鳴っているのは時計。わたし達は時間に勝てない。
わたしの人生がゲームオーバーと表示されるのは数十年後かもしれないし、十分後かもしれない。
急がなくても、いつか命は尽きる。

父の葬儀は初めて体験する様々な決め事や段取りなど戸惑うことばかりだったが、そんなことより人の言動や想いが色濃く感じて、その方が数倍疲れた。

父は肝臓を患い、長く入退院が繰り替えされてからのことだった。
いつかそうなってしまうことを予期はしていた。家族は淡々と父の死を受け入れた……つもりだった。

しかし、残された家族は、もうすぐ葬儀屋が来ると言うのに予測不能な行動を取り始めた。

母は急に扇風機を分解し、雑巾ではなくウェットティッシュで拭き始めた。小さな子ども達を連れてやってきた妹家族は「お腹が空いた」と言って食事をせがむ。
何でこんな時に! と苛々しているのは私だけで全員だらだらと座っている。

その時の他の家族の心中が、これを書きながらやっと今、気付いた。

日頃、人前で泣いた事が無いと豪語する母は父の死を正確に受け入れることに躊躇していたのだろうし、落ち着かぬまま取り合えずここまで足を運んだ妹は、現実を目の当たりにし、本当は腹よりも胸に空虚を感じたからなのであろう。

調べる記録 »
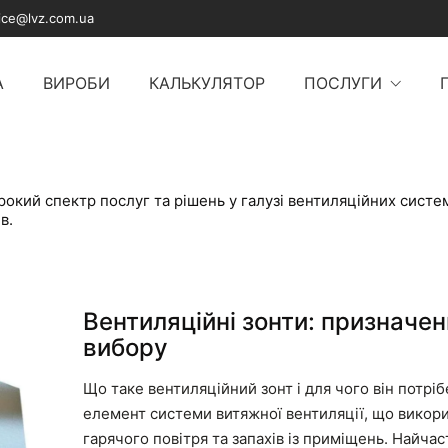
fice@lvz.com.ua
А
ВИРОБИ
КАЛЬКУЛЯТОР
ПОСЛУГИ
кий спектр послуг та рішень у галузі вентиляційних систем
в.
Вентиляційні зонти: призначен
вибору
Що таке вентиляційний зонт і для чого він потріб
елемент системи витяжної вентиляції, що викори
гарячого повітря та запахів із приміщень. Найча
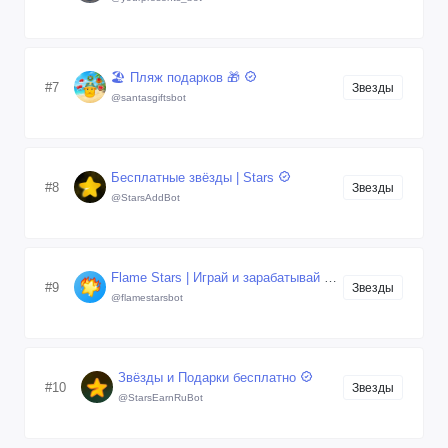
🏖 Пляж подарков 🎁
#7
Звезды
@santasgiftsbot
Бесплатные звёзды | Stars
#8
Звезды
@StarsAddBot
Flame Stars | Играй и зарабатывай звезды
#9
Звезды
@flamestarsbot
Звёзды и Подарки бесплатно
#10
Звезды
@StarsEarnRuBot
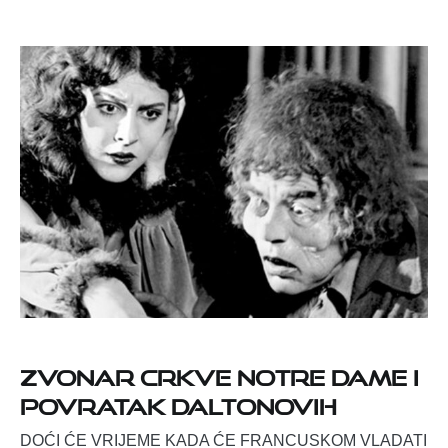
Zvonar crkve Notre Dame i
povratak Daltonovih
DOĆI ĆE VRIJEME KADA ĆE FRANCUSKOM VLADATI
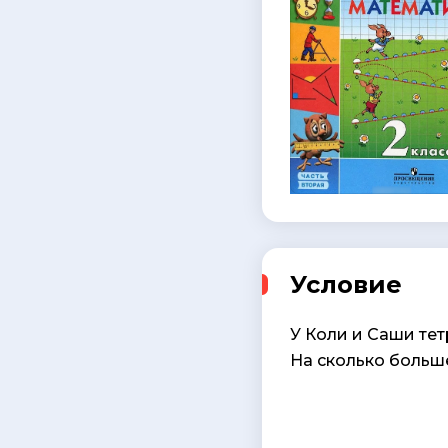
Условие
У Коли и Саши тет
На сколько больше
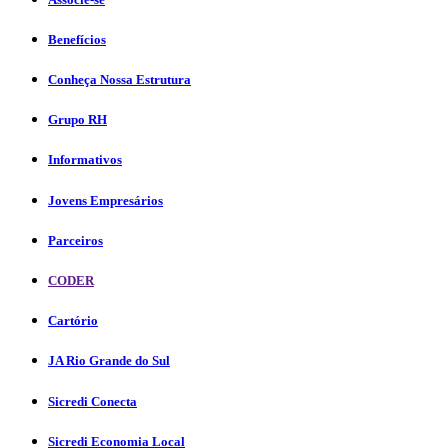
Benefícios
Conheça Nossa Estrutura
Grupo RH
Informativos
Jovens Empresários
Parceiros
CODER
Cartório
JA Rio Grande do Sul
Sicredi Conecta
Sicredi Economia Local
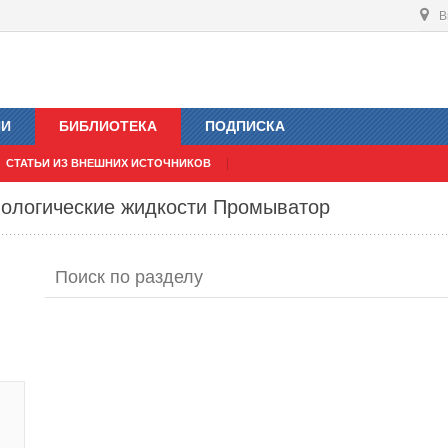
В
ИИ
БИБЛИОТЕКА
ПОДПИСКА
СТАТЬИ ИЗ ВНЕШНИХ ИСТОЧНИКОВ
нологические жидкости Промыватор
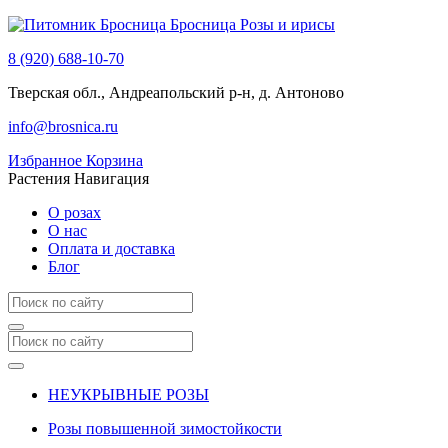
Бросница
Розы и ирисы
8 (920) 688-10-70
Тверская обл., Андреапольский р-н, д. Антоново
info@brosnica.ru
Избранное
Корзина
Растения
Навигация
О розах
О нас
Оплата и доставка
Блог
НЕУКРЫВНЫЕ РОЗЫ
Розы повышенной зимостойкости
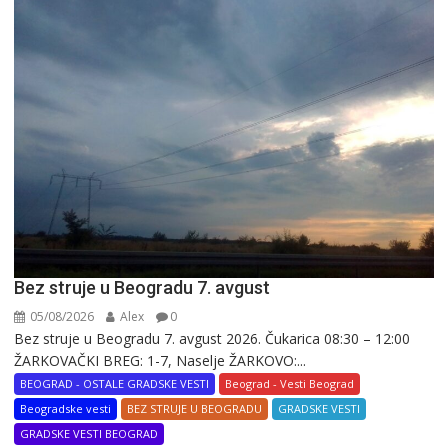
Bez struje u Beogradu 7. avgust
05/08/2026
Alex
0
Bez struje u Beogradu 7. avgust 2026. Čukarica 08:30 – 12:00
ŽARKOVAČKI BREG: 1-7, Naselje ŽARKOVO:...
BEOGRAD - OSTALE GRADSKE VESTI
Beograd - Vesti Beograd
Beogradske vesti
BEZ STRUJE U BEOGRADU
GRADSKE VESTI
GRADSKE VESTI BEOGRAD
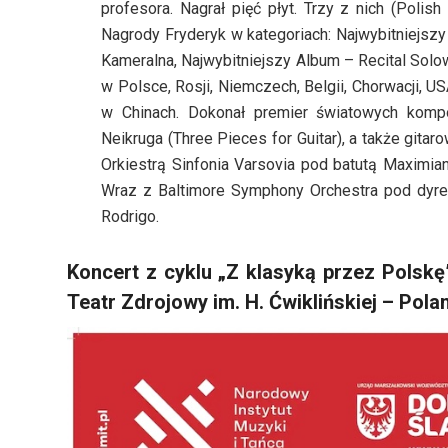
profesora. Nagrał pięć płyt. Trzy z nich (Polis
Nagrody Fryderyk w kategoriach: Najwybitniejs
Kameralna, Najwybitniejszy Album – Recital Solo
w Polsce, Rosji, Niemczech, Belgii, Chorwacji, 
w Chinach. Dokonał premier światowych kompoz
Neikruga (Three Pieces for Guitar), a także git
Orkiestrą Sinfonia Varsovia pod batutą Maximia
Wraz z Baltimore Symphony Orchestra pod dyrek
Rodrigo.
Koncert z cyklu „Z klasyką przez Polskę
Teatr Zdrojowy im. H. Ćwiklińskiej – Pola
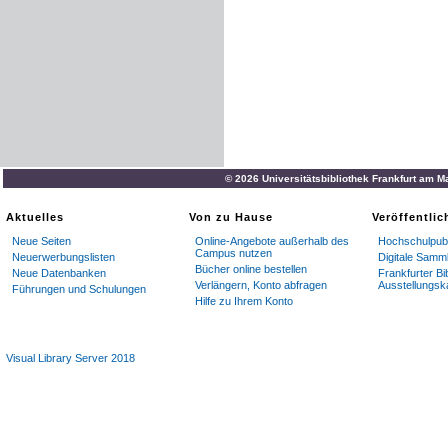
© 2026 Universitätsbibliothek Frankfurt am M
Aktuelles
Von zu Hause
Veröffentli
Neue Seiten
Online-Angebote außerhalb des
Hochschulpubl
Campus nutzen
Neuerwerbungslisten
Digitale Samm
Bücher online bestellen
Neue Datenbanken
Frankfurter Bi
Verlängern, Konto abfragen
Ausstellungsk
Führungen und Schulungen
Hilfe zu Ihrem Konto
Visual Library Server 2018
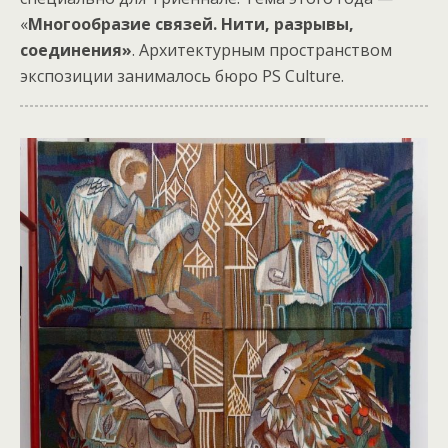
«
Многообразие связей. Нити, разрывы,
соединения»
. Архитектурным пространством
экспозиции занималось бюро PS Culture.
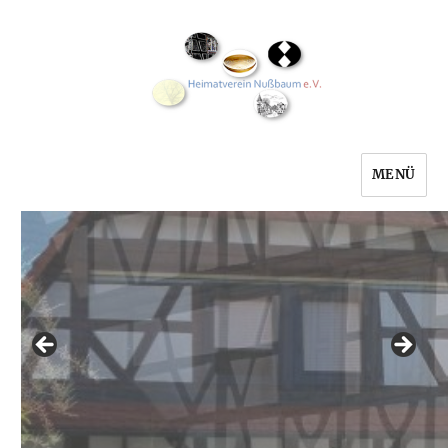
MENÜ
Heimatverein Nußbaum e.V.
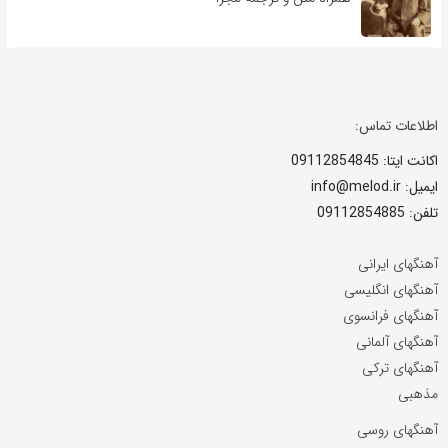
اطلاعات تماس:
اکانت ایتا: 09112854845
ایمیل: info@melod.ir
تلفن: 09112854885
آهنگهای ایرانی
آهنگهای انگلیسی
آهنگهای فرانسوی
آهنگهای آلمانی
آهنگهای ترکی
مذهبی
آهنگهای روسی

やること »
父の葬儀についての本文を、最初から最後まで一字も変えずに抜き出してください。 本文だけを手がかりにしてください。

仕上げた課題 »
鳴っているのは時計。わたし達は時間に勝てない。
わたしの人生がゲームオーバーと表示されるのは数十年後かもしれないし、十分後かもしれない。
急がなくても、いつか命は尽きる。

父の葬儀は初めて体験する様々な決め事や段取りなど戸惑うことばかりだったが、そんなことより人の言動や想いが色濃く感じて、その方が数倍疲れた。

父は肝臓を患い、長く入退院が繰り替えされてからのことだった。
いつかそうなってしまうことを予期はしていた。家族は淡々と父の死を受け入れた……つもりだった。

しかし、残された家族は、もうすぐ葬儀屋が来ると言うのに予測不能な行動を取り始めた。

母は急に扇風機を分解し、雑巾ではなくウェットティッシュで拭き始めた。小さな子ども達を連れてやってきた妹家族は「お腹が空いた」と言って食事をせがむ。
何でこんな時に! と苛々しているのは私だけで全員だらだらと座っている。

その時の他の家族の心中が、これを書きながらやっと今、気付いた。

日頃、人前で泣いた事が無いと豪語する母は父の死を正確に受け入れることに躊躇していたのだろうし、落ち着かぬまま取り合えずここまで足を運んだ妹は、現実を目の当たりにし、本当は腹よりも胸に空虚を感じたからなのであろう。